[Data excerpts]
begin
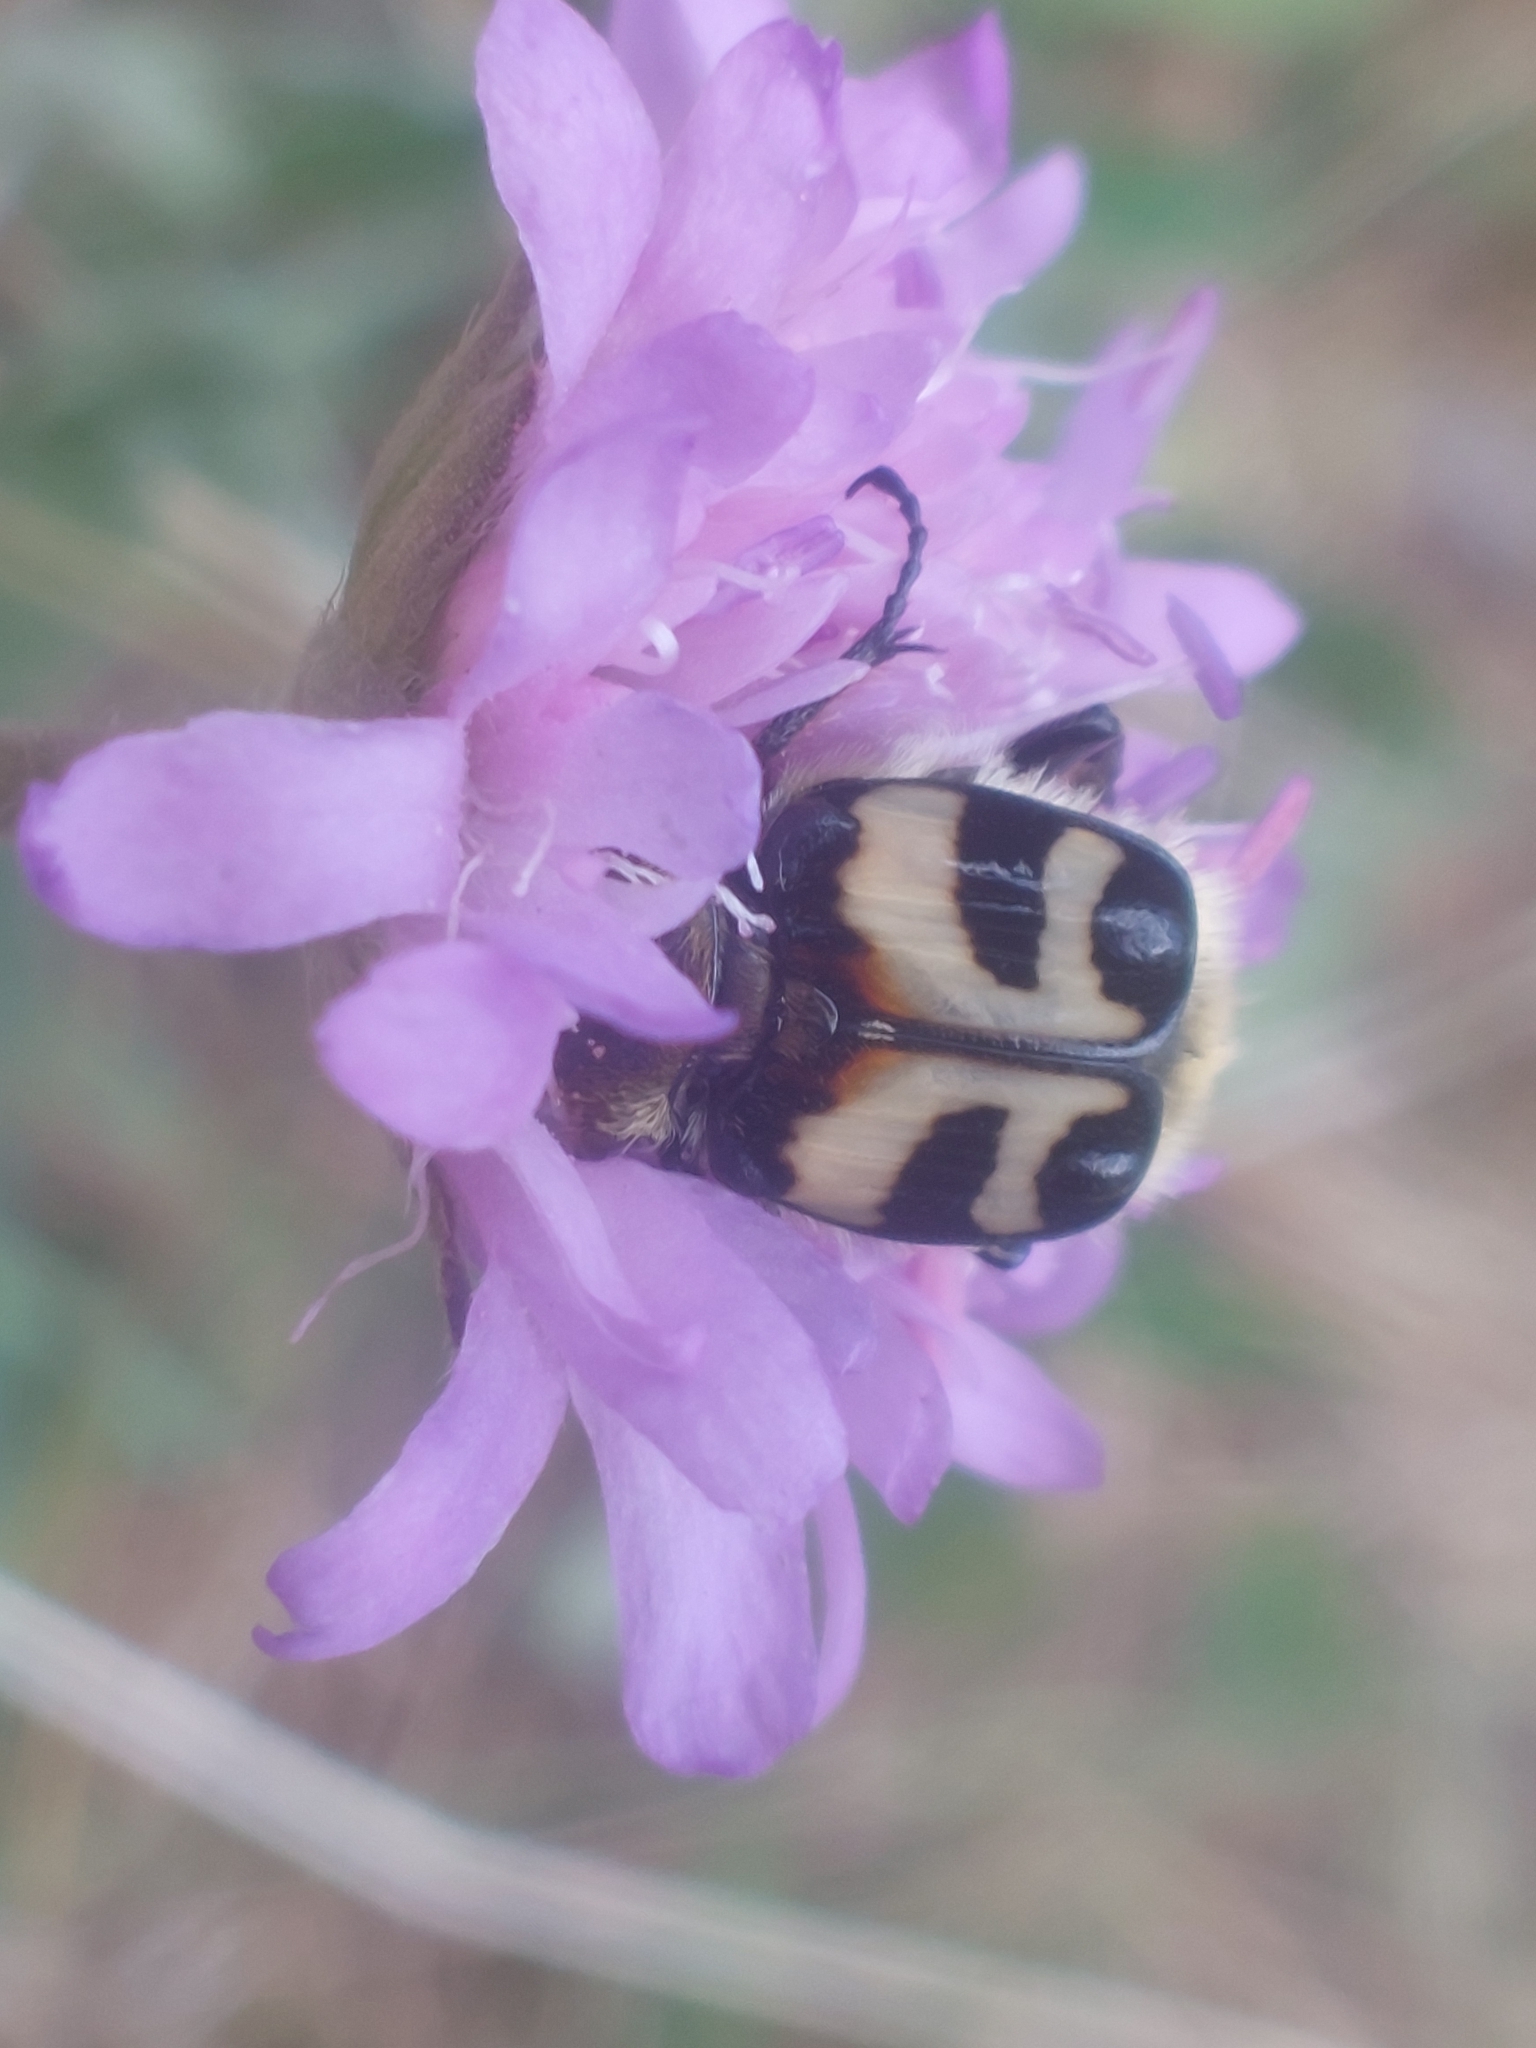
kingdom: Animalia
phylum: Arthropoda
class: Insecta
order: Coleoptera
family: Scarabaeidae
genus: Trichius
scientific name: Trichius fasciatus
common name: Bee beetle
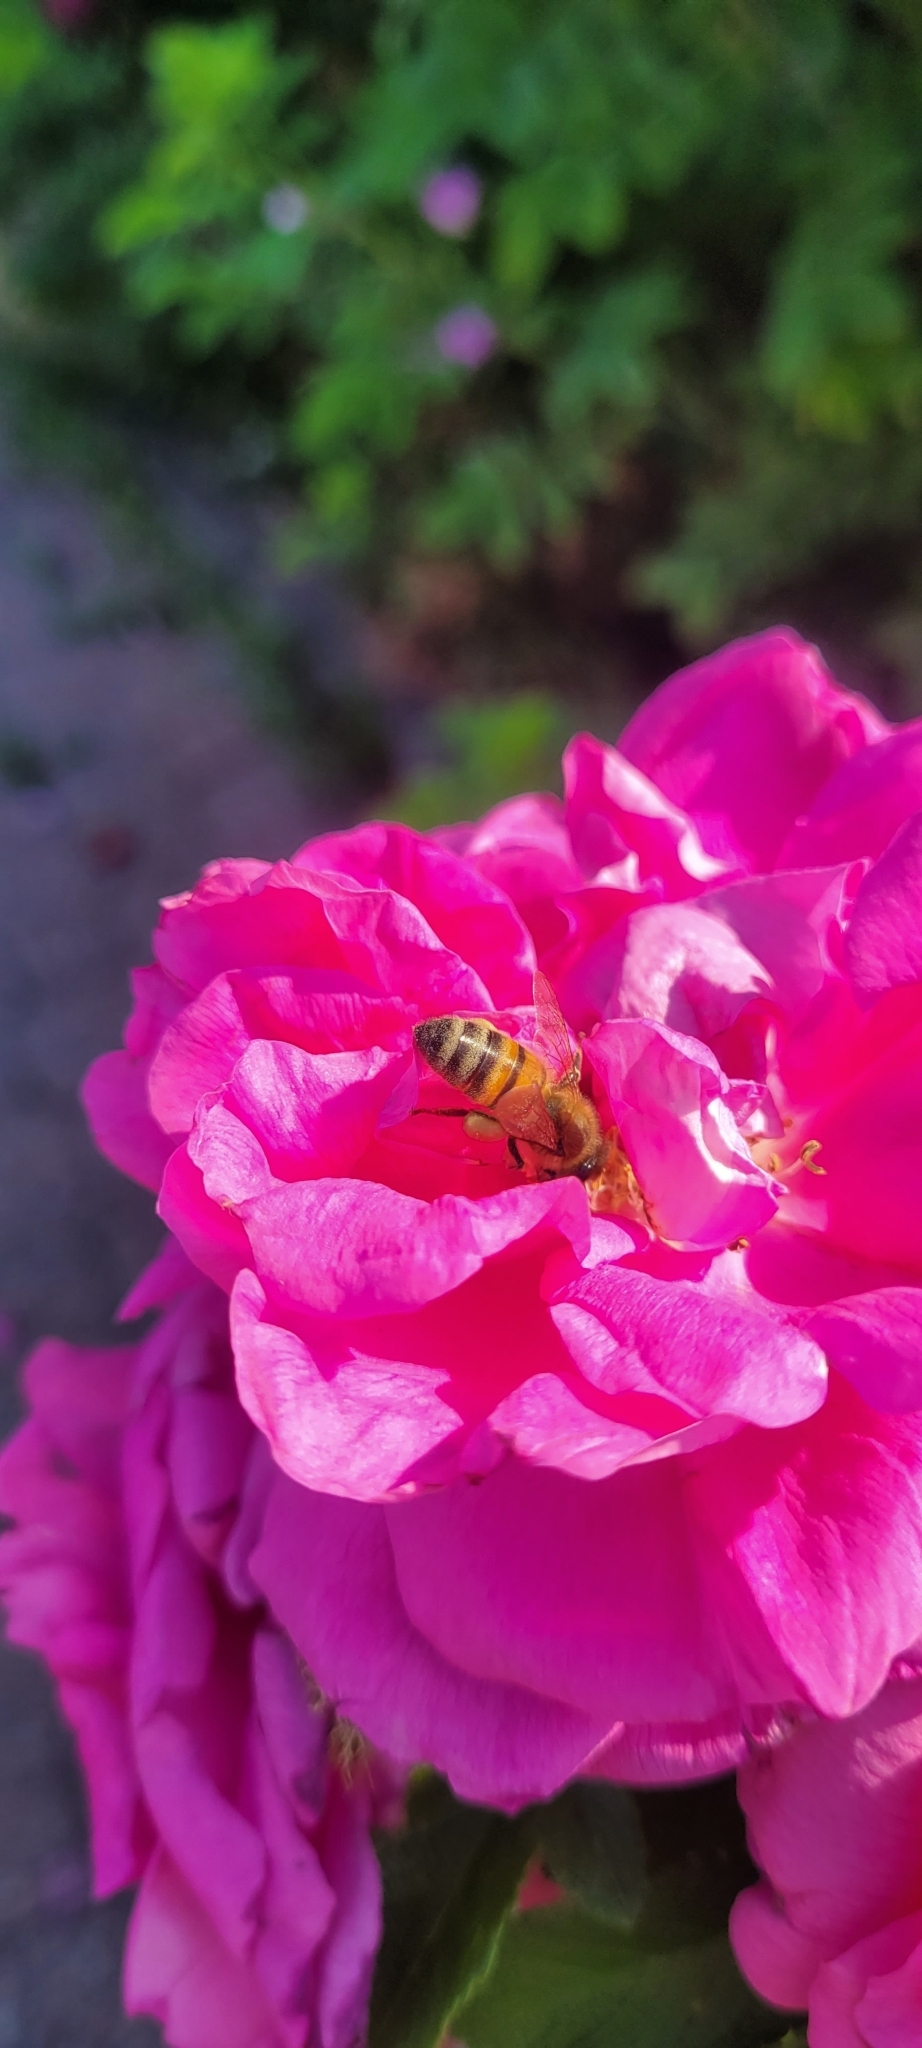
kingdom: Animalia
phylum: Arthropoda
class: Insecta
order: Hymenoptera
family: Apidae
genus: Apis
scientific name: Apis mellifera
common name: Honey bee
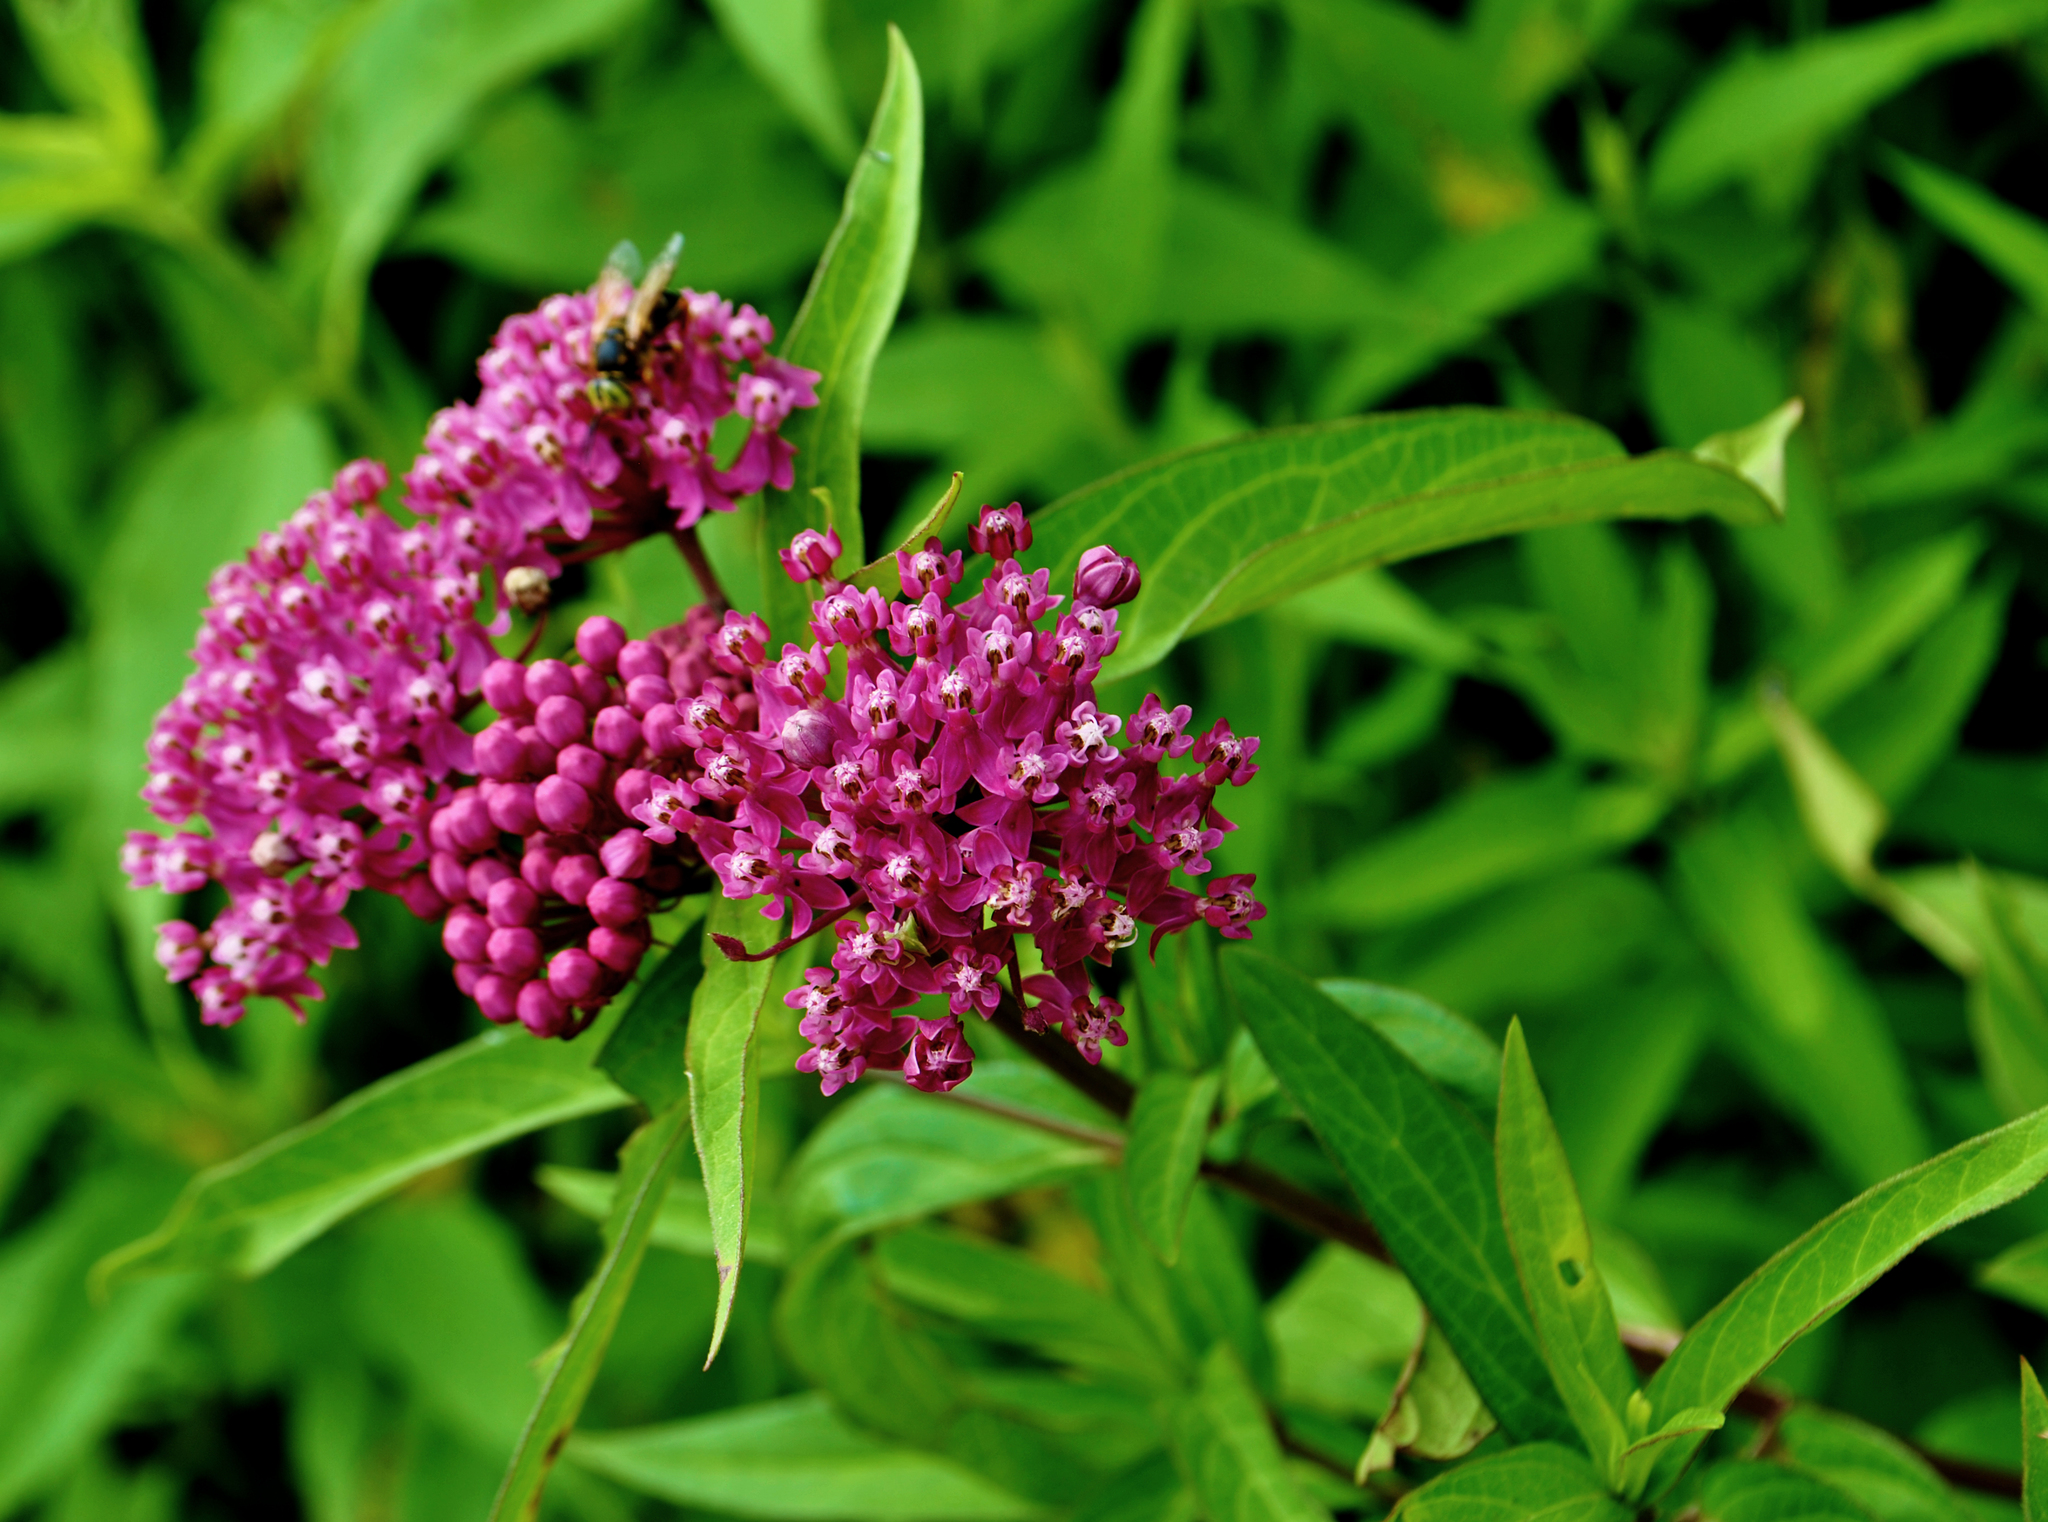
end
Your task: Copy every classification line in the material above word for word, and leave the pictures out.

Finished task:
kingdom: Animalia
phylum: Arthropoda
class: Insecta
order: Coleoptera
family: Scarabaeidae
genus: Trichius
scientific name: Trichius fasciatus
common name: Bee beetle
kingdom: Animalia
phylum: Arthropoda
class: Insecta
order: Hymenoptera
family: Apidae
genus: Apis
scientific name: Apis mellifera
common name: Honey bee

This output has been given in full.